Sunday, March 02, 2014

Rashmi bookmarks “Robopocalypse”



Daniel H. Wilson tells us the story of a time long, long in the future, when robots rise in an effort to take over humanity, and the subsequent resistance that rises with equal heart and soul from around the world. In building “Archos” - an artificial intelligence program - with a view to testing the limits of evolvement, Professor Nicholas Wasserman unwittingly unleashes a power beyond all imagination. This is the story of how a mere handful came together and led a devastated world into a new age - preserved for all eternity in a black cube discovered by Cormac Wallace, leader of the Brightboy Squad.

There were so many things that made this an exceptional read for me. First of all, I loved the basic premise of the story: Archos wanted to learn from and about life; it said it could learn more from a worm than a billion lifeless planets. The robots’ need for universal control ironically came from a place of preserving Life itself.
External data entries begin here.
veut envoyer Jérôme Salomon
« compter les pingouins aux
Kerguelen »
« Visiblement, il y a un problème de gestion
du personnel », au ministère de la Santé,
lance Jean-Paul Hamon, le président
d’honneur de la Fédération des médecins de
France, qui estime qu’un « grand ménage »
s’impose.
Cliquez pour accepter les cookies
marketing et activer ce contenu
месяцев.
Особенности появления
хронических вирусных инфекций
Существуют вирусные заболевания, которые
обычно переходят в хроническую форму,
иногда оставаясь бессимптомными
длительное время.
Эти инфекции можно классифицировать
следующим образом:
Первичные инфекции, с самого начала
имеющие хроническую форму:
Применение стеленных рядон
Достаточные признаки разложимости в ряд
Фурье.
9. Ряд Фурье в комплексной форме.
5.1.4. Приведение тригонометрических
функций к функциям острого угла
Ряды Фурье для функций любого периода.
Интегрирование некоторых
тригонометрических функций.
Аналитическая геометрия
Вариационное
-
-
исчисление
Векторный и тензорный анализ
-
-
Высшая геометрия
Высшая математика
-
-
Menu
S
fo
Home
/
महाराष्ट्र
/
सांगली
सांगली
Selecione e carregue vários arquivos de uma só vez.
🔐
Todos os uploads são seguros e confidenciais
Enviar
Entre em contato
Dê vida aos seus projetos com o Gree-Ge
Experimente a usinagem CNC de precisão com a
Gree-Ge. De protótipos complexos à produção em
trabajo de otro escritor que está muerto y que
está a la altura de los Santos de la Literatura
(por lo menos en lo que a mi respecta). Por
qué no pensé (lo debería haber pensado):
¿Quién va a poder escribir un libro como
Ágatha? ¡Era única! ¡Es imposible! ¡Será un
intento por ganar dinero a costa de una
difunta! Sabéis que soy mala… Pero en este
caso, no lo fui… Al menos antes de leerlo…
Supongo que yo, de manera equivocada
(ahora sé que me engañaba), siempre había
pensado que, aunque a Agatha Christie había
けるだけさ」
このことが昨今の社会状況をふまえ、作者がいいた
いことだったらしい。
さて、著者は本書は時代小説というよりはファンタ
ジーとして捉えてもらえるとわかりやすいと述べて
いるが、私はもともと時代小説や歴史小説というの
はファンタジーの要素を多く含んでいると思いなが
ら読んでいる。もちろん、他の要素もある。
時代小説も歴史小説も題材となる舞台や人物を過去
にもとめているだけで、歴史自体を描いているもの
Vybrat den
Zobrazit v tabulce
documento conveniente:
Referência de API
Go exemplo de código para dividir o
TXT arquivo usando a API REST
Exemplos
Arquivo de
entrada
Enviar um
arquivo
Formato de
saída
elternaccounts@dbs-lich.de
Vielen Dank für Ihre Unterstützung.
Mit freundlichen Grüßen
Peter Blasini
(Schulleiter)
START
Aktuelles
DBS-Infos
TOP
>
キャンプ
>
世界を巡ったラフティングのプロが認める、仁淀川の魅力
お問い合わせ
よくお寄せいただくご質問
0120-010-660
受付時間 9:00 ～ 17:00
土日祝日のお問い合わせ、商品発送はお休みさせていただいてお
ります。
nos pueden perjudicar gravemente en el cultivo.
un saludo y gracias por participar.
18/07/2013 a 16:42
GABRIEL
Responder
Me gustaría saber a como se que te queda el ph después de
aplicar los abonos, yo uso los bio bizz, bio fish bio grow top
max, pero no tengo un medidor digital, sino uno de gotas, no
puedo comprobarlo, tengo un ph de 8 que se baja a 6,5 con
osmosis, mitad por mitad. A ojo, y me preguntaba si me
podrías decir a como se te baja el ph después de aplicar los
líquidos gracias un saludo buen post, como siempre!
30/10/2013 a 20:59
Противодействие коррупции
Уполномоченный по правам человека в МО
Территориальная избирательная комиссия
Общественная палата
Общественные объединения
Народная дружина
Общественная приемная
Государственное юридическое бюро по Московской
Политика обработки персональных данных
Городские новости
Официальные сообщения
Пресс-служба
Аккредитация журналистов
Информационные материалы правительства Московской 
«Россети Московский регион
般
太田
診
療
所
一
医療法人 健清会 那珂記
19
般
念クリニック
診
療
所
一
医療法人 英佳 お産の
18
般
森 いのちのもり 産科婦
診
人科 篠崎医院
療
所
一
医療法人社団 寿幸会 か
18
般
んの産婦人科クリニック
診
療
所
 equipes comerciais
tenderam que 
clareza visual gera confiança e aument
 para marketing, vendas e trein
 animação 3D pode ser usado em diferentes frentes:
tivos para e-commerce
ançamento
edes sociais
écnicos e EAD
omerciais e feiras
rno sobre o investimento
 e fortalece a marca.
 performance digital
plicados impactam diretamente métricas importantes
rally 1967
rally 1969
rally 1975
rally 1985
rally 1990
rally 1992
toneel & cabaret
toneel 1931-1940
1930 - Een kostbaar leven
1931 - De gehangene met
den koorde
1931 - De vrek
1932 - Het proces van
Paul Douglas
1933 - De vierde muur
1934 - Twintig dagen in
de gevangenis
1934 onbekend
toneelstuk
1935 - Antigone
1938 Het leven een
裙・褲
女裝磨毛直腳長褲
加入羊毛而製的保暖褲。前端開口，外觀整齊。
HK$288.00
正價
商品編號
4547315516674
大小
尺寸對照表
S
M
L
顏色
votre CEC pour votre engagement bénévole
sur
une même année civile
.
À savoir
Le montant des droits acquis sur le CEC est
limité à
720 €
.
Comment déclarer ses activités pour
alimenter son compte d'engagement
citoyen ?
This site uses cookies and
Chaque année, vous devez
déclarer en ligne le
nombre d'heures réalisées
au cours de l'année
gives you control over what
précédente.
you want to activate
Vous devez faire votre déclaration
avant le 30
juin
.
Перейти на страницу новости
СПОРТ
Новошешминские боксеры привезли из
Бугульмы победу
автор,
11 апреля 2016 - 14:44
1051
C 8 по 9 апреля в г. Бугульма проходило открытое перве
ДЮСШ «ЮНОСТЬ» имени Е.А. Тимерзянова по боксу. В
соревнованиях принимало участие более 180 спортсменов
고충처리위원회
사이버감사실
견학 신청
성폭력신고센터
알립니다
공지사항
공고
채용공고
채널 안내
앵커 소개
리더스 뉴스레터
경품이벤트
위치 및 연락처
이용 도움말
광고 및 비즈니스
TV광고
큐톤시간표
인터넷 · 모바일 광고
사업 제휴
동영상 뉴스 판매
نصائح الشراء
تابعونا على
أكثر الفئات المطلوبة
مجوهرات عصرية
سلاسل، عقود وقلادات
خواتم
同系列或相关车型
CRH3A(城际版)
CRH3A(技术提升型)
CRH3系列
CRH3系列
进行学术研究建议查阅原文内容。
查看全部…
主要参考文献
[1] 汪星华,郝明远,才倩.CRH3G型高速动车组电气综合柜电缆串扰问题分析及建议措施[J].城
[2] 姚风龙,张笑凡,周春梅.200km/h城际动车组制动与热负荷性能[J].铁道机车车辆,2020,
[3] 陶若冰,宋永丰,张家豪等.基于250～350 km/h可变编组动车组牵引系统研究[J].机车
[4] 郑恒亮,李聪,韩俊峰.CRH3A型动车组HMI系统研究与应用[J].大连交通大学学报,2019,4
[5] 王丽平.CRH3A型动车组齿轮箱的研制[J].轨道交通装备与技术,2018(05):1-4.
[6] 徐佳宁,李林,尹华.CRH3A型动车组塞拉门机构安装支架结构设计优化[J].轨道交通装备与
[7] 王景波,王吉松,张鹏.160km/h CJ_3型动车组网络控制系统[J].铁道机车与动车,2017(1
I really liked the fact that the final victory is to no one person’s credit. Takeo Nomura, a factory repairman in Tokyo, Japan; Lurker, a 17 year old prankster in London, UK; Mathilda Perez, the 10 year old girl with the toy ‘Baby-Comes-Alive’ and Specialist Paul Blanton of the Osage Nation in USA … the whole world comes together, and through some key people and their key decisions, the resistance is brought to its final stages.

I really liked the narrative, which not only weaved in and out of different parts of the world, but also back and forth in time. More importantly, the scope of the story was so epic: it didn’t just go from Point A, a mysterious rogue robot to Point Z, the end with a horrific bloodbath or generic human triumph. The storytelling digs so much deeper, to answer where it all began and question where it will all end. Mikiko’s song “Awakening”, and its final denouement in that momentous coming together of the Brightboy Squad and the Freeborn Squad as they marched to the Ragnorak Intelligence fields in Alaska to meet Archos, was such a glorious climax to a grand story.

I’ll conclude with this point - and although this has been touched upon in countless books and films before - for the very first time I was forced to give serious thought to the whole question of the difference between human and robot. Given that both think and feel, is the meat on our bones really all we have to our credit to call ourselves Human?

Told in a sci-fi setting (the best of all genres), this story had everything, from horror to drama, from despair to hope. An excellent read that had me thoroughly spellbound and constantly clamouring for more.